Chef Shuai Wang's Sichuan Hot Chicken Spice has officially stolen our hearts! It's spicy, tingly from the Sichuan peppercorns, and it's got a warm spice backbone (cinnamon, star anise, clove) that makes it way more interesting than your standard hot chicken seasoning!
Plus, it's vegan! That's right, we used a chicken-flavoured powder to get those savory notes.
Shuai shares it best: "Sichuan Hot Chicken Spice was born behind my love for Hot Pot, actually. In mainland China, you’ll often find dry mixes like this for dipping for hot pot; it’s more beloved than the standard sesame sauce. It is also inspired by my love for cumin lamb skewers from Beijing, where I ate my fill of them while growing up in China.

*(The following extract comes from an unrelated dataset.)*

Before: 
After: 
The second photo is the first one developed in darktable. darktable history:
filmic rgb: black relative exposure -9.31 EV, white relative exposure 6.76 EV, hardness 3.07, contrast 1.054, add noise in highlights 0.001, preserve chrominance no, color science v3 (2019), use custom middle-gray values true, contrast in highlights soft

At Jackrabbit Filly, we dip our spicy chicken in our chilli oil, then dredge it in this spice mix for the ultimate umami-driven hot chicken. This spice mix is great for hot pot dipping, spicy stir-fried dishes, a great rub for grilled meats and fish like lamb chops, smoked lamb leg, venison, chicken, and trout. Anything you put salt on can get this blend. It’s spicy. It’s Sichuan tingly. It’s perfect."
Size: 2.8 oz
Made in United States and locally in Asheville, NC!